Items from a dataset:
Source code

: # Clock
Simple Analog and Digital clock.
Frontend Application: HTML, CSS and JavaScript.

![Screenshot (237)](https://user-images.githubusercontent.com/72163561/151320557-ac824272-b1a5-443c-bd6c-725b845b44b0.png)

What is needed — The entries above are to be retyped exactly, with nothing left out.

Task output —
Source code

: # Clock
Simple Analog and Digital clock.
Frontend Application: HTML, CSS and JavaScript.

![Screenshot (237)](https://user-images.githubusercontent.com/72163561/151320557-ac824272-b1a5-443c-bd6c-725b845b44b0.png)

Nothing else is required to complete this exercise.